Private investigator using OSINT tools on multiple monitors showing intelligence dashboards and data analysis
OSINT tools have become an essential part of every modern investigator's toolkit

If you work as a private investigator in 2026, OSINT is no longer optional. It is the foundation of almost every case you will take on. Before you sit in a car for 12 hours running surveillance, before you pull courthouse records, and before you interview a single witness, you are going to run OSINT.

I have used these tools on hundreds of real cases. What follows is not a list I copied from another blog. These are the tools that actually deliver results when a client is counting on you to find answers.

1. OSINT Frameworks and Starting Points

Before diving into individual tools, you need a central reference point.

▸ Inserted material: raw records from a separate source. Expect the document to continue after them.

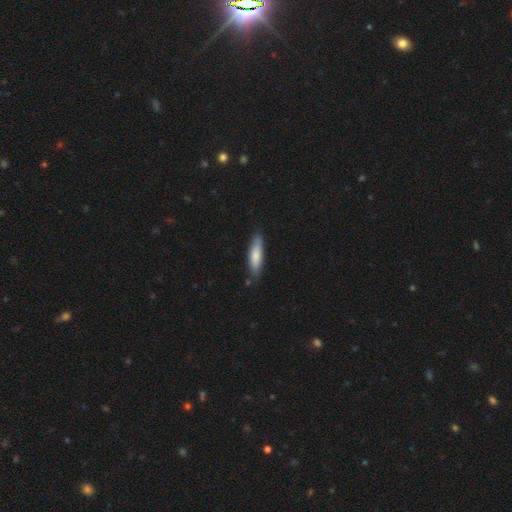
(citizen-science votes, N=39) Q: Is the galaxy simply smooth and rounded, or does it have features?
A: smooth — 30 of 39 (77%).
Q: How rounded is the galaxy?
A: cigar-shaped — 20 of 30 (67%).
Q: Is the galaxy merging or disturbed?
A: none — 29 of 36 (81%).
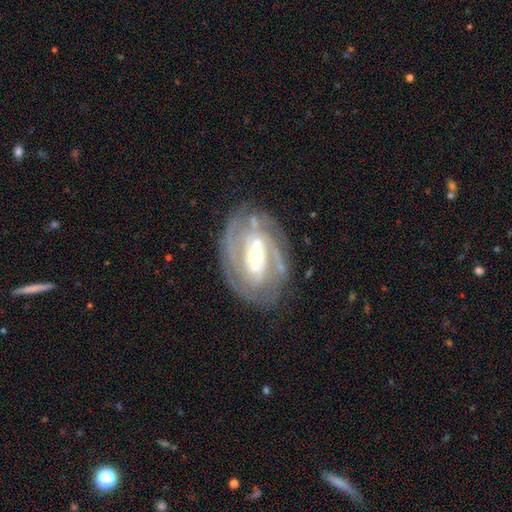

These frameworks organize the entire OSINT landscape so you always know where to look.

OSINT Framework (osintframework.com)

This is where every new investigator should start. The OSINT Framework is a web-based directory that organizes hundreds of free tools into logical categories: username search, email lookup, domain research, phone numbers, social networks, and more. When I get a new case and need to figure out which tool fits the situation, this is my first stop.

Best for: Finding the right tool for a specific task. Think of it as the table of contents for OSINT.

Cost: Free

IntelTechniques by Michael Bazzell

Michael Bazzell is a former FBI cyber investigator, and his IntelTechniques website provides custom search tools, training resources, and investigation workflows. His books on OSINT techniques are considered essential reading for serious investigators. The search tools on his site let you query multiple databases simultaneously.

Best for: Structured investigation workflows and advanced search queries.

Cost: Free tools available; books sold separately

Investigator reviewing OSINT research results with a client during a case consultation
OSINT research forms the backbone of the initial case assessment before fieldwork begins

2. People Search and Identity Verification

Most PI cases start with a person. You have a name, maybe a phone number or an old address, and you need to build a complete picture. These tools help you do that.

Sherlock

Sherlock is an open source command-line tool that searches for a specific username across 400+ social media platforms and websites. Give it a username, and it tells you every platform where that username exists. This is incredibly valuable for tracing a subject's online footprint, especially when they think they are anonymous.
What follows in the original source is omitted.